-- Records provided follows --

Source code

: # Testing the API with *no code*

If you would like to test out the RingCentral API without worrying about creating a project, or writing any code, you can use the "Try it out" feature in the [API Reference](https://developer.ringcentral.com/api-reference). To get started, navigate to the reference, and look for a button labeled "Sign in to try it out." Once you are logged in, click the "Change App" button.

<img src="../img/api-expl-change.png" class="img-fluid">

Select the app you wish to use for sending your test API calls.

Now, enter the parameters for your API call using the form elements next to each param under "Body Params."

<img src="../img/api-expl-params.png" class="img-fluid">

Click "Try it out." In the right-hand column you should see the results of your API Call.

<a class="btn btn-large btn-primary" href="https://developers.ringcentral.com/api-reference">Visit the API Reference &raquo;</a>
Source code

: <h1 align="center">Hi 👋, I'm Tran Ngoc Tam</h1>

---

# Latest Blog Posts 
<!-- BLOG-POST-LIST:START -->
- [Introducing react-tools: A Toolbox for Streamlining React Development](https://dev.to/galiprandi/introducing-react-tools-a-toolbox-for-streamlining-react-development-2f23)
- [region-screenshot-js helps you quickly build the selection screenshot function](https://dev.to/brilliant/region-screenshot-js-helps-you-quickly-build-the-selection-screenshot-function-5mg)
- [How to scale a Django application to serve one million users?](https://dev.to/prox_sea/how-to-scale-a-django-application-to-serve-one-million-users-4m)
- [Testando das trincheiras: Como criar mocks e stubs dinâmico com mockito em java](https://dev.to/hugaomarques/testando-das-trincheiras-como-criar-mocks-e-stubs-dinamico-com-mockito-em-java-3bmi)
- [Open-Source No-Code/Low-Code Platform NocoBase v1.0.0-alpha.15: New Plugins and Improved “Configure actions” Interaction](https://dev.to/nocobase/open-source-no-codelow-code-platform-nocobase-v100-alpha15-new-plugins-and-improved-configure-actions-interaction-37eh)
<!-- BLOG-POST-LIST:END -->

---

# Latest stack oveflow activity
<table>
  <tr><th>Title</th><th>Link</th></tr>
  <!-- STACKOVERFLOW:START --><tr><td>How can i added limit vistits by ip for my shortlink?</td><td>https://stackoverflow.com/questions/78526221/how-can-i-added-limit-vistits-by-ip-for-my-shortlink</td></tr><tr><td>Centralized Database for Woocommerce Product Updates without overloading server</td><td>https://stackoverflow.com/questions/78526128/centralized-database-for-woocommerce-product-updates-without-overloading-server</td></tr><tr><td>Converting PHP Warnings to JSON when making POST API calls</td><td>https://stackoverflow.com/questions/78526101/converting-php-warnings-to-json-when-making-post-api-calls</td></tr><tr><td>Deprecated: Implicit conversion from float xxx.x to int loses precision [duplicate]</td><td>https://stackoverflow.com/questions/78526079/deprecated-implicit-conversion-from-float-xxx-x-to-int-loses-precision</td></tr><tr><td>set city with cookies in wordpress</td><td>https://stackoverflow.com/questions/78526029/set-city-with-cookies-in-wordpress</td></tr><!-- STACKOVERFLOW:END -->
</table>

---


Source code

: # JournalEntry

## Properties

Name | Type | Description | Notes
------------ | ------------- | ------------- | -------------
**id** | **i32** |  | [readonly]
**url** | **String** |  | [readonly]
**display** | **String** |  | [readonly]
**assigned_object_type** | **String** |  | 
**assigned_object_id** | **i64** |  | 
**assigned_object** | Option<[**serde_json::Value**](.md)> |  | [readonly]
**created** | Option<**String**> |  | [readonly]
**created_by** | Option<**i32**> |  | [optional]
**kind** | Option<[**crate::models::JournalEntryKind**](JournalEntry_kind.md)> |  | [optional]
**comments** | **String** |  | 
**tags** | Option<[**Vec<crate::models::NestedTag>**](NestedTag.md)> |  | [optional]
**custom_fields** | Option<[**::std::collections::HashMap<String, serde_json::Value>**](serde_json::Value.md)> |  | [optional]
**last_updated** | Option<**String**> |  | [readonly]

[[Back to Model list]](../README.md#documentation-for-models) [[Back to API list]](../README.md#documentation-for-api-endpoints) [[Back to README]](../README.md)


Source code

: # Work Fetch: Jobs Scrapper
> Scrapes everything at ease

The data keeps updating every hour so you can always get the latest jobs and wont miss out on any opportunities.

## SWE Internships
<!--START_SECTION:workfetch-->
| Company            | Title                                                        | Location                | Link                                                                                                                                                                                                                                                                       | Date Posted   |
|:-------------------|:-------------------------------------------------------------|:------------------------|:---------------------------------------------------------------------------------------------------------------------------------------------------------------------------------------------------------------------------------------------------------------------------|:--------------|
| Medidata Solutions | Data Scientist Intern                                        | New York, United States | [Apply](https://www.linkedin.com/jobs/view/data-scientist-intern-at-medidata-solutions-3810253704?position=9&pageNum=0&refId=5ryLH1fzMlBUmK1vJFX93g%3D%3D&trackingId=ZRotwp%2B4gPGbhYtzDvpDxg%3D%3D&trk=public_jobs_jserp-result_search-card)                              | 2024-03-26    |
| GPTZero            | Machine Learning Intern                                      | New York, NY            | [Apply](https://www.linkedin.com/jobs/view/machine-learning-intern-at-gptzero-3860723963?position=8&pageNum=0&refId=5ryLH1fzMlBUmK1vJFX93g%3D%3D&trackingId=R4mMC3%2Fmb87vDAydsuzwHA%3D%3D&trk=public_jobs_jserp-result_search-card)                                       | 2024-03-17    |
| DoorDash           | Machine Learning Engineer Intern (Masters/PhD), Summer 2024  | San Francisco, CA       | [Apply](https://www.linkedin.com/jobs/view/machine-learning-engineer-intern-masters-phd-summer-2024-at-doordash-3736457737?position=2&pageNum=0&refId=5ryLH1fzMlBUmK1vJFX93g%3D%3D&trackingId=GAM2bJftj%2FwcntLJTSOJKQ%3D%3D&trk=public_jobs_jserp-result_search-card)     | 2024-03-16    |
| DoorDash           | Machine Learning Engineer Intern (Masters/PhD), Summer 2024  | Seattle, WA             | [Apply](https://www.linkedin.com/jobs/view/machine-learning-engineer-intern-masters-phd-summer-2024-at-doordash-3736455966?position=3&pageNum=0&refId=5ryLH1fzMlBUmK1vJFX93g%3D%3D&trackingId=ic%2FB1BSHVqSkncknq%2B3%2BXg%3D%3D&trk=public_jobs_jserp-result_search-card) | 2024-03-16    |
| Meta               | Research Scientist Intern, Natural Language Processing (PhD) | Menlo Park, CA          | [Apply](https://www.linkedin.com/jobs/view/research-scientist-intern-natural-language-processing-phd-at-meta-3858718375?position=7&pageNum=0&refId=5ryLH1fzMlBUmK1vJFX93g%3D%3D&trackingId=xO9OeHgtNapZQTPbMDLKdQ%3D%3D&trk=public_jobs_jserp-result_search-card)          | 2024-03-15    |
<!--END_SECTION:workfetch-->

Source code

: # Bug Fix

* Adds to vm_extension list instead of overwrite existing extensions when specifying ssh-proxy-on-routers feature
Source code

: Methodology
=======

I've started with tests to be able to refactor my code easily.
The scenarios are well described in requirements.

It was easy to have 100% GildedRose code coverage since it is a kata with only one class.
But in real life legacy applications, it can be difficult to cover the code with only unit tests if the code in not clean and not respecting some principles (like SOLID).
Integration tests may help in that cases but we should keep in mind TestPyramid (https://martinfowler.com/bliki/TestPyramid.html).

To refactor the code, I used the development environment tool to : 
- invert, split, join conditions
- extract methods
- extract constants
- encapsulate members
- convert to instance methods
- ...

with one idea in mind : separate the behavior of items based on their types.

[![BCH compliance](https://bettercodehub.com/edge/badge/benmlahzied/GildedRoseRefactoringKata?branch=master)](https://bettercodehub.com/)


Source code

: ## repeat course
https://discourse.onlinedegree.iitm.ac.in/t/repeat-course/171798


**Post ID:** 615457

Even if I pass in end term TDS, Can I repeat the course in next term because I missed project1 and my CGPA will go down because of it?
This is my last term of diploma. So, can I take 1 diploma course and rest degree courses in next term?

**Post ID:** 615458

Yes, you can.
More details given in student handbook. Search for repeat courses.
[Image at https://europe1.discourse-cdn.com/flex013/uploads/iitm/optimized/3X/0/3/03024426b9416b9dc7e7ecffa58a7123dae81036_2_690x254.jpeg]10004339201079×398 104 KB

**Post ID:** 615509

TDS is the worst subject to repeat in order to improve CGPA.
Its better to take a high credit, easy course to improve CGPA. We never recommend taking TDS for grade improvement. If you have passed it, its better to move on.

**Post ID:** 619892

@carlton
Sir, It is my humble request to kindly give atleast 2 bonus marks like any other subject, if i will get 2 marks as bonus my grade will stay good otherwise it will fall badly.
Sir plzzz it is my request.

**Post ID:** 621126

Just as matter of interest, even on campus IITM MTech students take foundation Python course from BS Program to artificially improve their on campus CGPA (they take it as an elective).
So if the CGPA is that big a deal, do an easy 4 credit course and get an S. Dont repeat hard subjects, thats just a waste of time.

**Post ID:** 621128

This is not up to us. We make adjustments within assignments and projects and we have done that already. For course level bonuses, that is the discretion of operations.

-- Records provided concluded --
-- Records provided follows --

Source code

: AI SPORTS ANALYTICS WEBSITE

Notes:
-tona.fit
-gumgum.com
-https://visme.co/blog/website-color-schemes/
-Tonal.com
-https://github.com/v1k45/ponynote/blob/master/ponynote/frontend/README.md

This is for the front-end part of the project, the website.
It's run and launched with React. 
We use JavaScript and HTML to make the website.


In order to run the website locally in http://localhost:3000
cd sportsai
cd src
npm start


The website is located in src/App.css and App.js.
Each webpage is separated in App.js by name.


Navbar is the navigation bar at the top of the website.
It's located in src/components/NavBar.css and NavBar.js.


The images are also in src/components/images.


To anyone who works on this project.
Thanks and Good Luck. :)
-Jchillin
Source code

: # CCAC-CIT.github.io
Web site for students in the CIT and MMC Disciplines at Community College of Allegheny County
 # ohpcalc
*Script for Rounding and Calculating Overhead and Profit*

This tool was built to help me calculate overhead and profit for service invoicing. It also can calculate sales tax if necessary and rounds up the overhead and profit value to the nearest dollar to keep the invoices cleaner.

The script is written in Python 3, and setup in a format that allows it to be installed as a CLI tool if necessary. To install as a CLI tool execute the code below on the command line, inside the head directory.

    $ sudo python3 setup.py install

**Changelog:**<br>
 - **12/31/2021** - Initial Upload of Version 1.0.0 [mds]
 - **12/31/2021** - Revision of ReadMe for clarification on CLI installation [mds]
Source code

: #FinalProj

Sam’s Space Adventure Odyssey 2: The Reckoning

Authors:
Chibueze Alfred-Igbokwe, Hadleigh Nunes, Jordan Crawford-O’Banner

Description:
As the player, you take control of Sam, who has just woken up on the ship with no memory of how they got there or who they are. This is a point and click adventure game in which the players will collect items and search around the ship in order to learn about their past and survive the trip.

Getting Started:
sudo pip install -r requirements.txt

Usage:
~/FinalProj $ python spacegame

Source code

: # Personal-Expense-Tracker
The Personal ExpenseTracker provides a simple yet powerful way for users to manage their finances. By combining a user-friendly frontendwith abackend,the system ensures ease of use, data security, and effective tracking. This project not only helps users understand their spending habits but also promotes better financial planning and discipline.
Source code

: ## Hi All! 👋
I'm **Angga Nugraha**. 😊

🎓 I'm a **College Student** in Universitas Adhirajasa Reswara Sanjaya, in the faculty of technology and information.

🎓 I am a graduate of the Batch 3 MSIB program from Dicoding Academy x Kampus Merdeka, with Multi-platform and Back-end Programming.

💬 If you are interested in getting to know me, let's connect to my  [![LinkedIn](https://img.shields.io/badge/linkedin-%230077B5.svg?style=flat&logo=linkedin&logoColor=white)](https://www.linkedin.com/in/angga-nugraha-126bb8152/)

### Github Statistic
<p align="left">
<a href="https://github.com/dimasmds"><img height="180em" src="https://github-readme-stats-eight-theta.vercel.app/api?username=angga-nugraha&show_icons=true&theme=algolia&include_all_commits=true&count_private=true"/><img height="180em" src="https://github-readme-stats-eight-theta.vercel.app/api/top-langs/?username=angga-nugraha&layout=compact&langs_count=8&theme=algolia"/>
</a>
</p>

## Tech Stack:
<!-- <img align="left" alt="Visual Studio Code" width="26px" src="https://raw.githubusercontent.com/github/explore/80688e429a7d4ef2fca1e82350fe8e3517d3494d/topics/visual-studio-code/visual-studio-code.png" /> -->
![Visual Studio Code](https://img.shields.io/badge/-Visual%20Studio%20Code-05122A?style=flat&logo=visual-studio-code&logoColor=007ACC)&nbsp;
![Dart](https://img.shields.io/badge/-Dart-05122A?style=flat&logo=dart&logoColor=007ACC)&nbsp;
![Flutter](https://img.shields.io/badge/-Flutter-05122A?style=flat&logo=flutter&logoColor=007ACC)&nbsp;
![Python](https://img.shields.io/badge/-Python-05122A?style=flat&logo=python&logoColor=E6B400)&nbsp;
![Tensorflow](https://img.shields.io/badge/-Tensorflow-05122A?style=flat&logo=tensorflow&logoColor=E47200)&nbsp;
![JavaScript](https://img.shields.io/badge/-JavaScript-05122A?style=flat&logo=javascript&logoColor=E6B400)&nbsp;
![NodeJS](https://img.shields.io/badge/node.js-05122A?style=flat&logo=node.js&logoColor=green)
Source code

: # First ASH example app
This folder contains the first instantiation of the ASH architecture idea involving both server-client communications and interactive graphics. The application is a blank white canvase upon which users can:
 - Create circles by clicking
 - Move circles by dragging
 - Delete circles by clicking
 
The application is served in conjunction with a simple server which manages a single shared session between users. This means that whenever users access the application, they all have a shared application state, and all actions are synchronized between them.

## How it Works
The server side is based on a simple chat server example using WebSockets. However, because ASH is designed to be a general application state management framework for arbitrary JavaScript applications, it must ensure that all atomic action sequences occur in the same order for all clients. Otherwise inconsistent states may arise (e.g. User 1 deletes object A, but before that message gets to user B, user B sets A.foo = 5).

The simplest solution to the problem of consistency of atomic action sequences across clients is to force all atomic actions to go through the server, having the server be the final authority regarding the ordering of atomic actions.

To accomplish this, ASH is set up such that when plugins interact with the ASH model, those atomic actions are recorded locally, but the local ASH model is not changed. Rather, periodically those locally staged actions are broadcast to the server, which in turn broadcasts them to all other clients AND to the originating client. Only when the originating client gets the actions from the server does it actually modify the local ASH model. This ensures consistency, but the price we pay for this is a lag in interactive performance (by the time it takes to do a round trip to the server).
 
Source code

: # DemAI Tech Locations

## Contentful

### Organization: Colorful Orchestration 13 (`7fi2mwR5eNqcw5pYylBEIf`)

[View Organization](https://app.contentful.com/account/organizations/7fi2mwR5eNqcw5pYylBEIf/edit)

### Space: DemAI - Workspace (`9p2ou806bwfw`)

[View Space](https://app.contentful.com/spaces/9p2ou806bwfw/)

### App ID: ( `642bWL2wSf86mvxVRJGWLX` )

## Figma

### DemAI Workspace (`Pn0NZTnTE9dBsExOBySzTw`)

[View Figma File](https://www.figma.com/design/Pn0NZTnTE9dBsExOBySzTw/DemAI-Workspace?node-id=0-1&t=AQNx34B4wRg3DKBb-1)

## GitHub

-- Records provided concluded --

The problem
Count the lines in the records above that contain the string "node" and reply with only the number.

Solution to this exercise
2